O resultado estava à vista: 12 pintainhos num instituto que não tinha condições logísticas para os poder manter vivos. Para a investigadora, a prioridade passava por encontrar uma solução. Então, como conta, falou com a esposa do guarda noturno das instalações e perguntou-lhe se ela os podia levar para o campo.
O pedido foi acedido, porém, havia uma condição: os pintainhos tinham de ter, pelos menos, dois meses.
Diante da exigência, com uma filha pela mão e numerosas tarefas a executar, a atual investigadora do CBMR acedeu: “Pronto, então eu vou tomar conta deles durante os dois meses”. Ao longo desse tempo muitas foram as visitas para alimentar e cuidar dos pequenos seres. No entanto, o momento em que a maternidade e a carreira de Isabel Palmeirim se cruzam e se confundem, estava ainda para vir. Como conta “um dia, a minha filha disse-me que gostava de levar um desses pintainhos para casa. Imaginem só… nós a vivermos num apartamento de 45m2, todo alcatifado, e a miúda a querer-me levar um pinto para casa…”.

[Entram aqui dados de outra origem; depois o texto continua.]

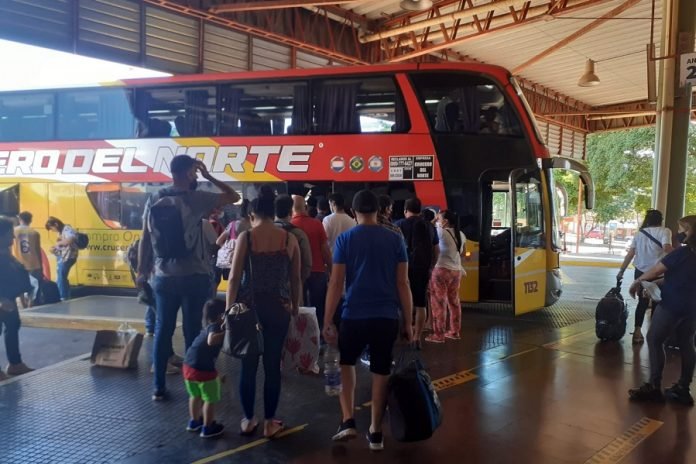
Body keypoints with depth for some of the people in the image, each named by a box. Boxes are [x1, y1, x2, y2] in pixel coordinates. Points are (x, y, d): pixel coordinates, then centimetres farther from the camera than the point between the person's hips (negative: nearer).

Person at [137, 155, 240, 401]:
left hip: (163, 276, 4)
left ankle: (159, 387, 17)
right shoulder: (196, 199, -8)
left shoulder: (154, 200, 4)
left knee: (162, 330, 11)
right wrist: (209, 176, 5)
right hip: (193, 276, -4)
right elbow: (233, 196, 0)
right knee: (192, 330, 4)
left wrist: (142, 271, 13)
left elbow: (145, 239, 5)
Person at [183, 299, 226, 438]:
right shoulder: (215, 327, -11)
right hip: (204, 369, -9)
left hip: (188, 366, 9)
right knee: (210, 399, 8)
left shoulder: (207, 328, 18)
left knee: (195, 395, 28)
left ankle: (194, 421, 43)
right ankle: (207, 428, 17)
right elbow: (211, 340, -30)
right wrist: (226, 333, -24)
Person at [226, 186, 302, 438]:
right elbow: (296, 280, 3)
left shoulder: (246, 237, -6)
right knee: (273, 365, 8)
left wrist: (229, 309, 0)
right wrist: (295, 308, 14)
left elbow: (234, 277, -7)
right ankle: (270, 423, 17)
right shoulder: (290, 238, 0)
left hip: (249, 307, -1)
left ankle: (248, 420, 22)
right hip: (279, 309, 1)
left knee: (248, 365, 10)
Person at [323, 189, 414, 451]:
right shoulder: (395, 240, 3)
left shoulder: (345, 239, -1)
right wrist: (408, 322, 7)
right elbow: (403, 283, 1)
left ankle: (348, 422, 12)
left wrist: (327, 321, -1)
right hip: (387, 317, 1)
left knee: (346, 363, 21)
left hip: (354, 315, -1)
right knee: (381, 372, 11)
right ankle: (376, 433, 20)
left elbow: (336, 283, -5)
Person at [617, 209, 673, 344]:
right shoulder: (665, 231, -5)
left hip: (640, 272, 4)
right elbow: (667, 248, -24)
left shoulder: (639, 233, 8)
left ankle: (638, 330, 12)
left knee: (642, 302, 14)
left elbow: (630, 254, 4)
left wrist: (621, 271, 8)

Sem conseguir resistir à doçura e à curiosidade da criança, Isabel pensou “é só um fim-de-semana”. Então, pegou na caixa com o pintainho, na ração e seguiu caminho até casa. Ao entrar no prédio, com as mãos ocupadas e diante da necessidade de acender a luz, pousou a caixa no chão. A filha, para a auxiliar na tarefa, decidiu colocar os pés sobre a caixa para chegar ao interruptor da luz e…
Como relembra Isabel Palmeirim, naquela manhã de 1996, de repente, numa zona residencial da capital francesa, “havia um pintainho a voar pelos ares, a ração entornada, e tudo em alvoroço (…) Nisto, aparece um vizinho francês que abre a porta do prédio e me pergunta: ‘o que é isto? Isto é mesmo um pintainho? Está a pensar levar um pintainho para casa???’. Lá tive de explicar a história em 10 minutos mas desconfio que, ainda hoje, tenha ficado etiquetada no prédio como “a senhora que tinha galinhas na banheira”.

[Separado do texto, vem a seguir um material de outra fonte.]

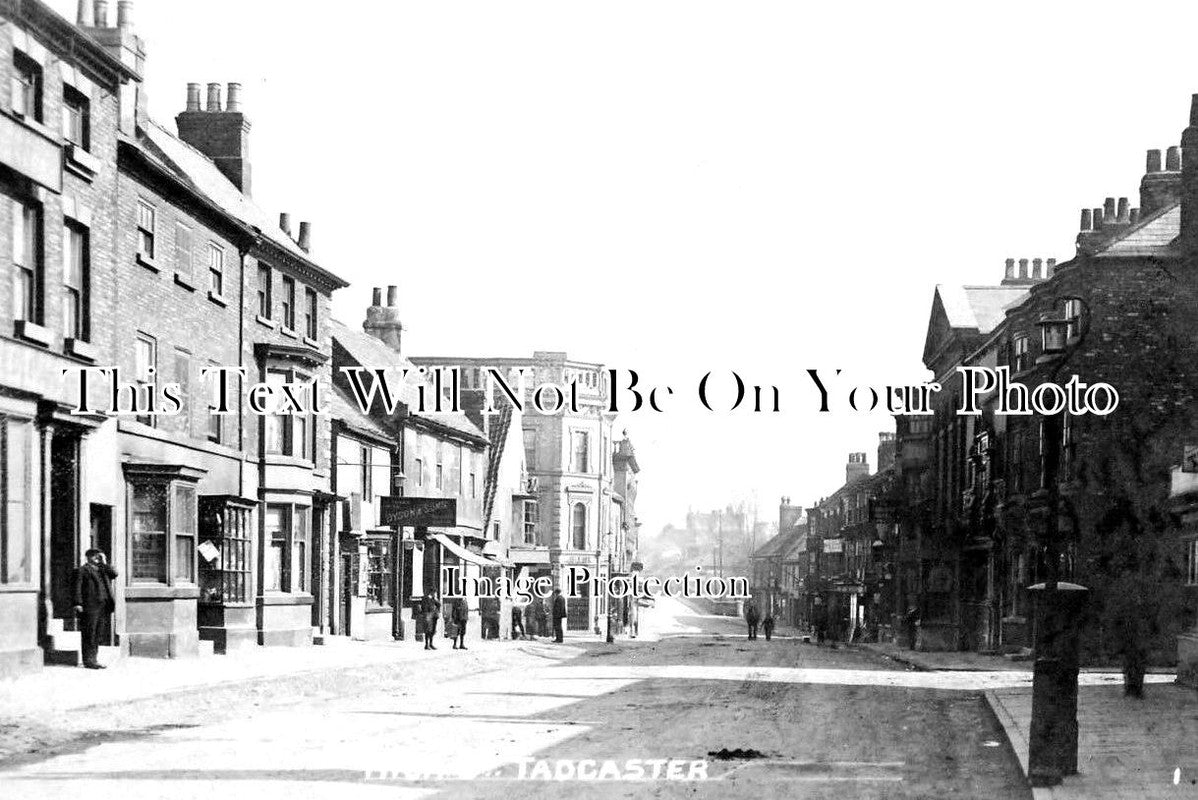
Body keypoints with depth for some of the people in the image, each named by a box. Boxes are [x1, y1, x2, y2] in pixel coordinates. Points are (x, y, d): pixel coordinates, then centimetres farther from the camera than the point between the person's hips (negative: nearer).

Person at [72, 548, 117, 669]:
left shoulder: (103, 570, 22)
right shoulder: (81, 570, 2)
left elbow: (114, 574, 8)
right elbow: (77, 588, -6)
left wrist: (104, 563, 8)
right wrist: (78, 604, -15)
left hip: (102, 605, 7)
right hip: (90, 606, -7)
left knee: (97, 634, 10)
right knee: (89, 633, -7)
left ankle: (93, 659, 15)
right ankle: (88, 660, -5)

Esta é apenas uma das muitas peripécias que Isabel Palmeirim viveu, na primeira pessoa, como investigadora e como mãe, no Institute d’Embryologie Cellulaire et Moléculaire, casa que acolheu, em tempos, entre outros cientistas, figuras de renome como Marie Curie, Nicole le Douarin e Etienne Wolff, um dos primeiros investigadores a trabalhar, nos anos 40, com embriões de galinha.
A vida e a carreira da investigadora do CBMR cruza-se, assim, não apenas com a maternidade, mas confunde-se, igualmente, com a história de uma instituição centenária que lhe ofereceu a oportunidade de fazer a descoberta mais importante da sua vida.
Hoje, investigadora e mãe de três filhos, Isabel Palmeirim carrega consigo um conjunto de boas memórias mas, sobretudo, uma carreira científica que lhe permite, através do estudo do relógio molecular, ajudar a compreender, a partir do processo embrionário, um conjunto de doenças, de entre as quais se destaca o cancro.
Dos tempos de Paris restam algumas fotografias e um caderno cuidadosamente plastificado. O relógio de Isabel não para. Aulas, encontros de trabalho, reuniões. Tem a seu cargo o curso de Medicina da Universidade do Algarve e, em casa, todo um outro “relógio familiar” – levar os filhos à escola, estudar matemática, ciências, inglês, língua portuguesa. Isabel continua a alimentar, diariamente, o desafio que acolheu de braços abertos há 24 anos: ser “mãe” bióloga.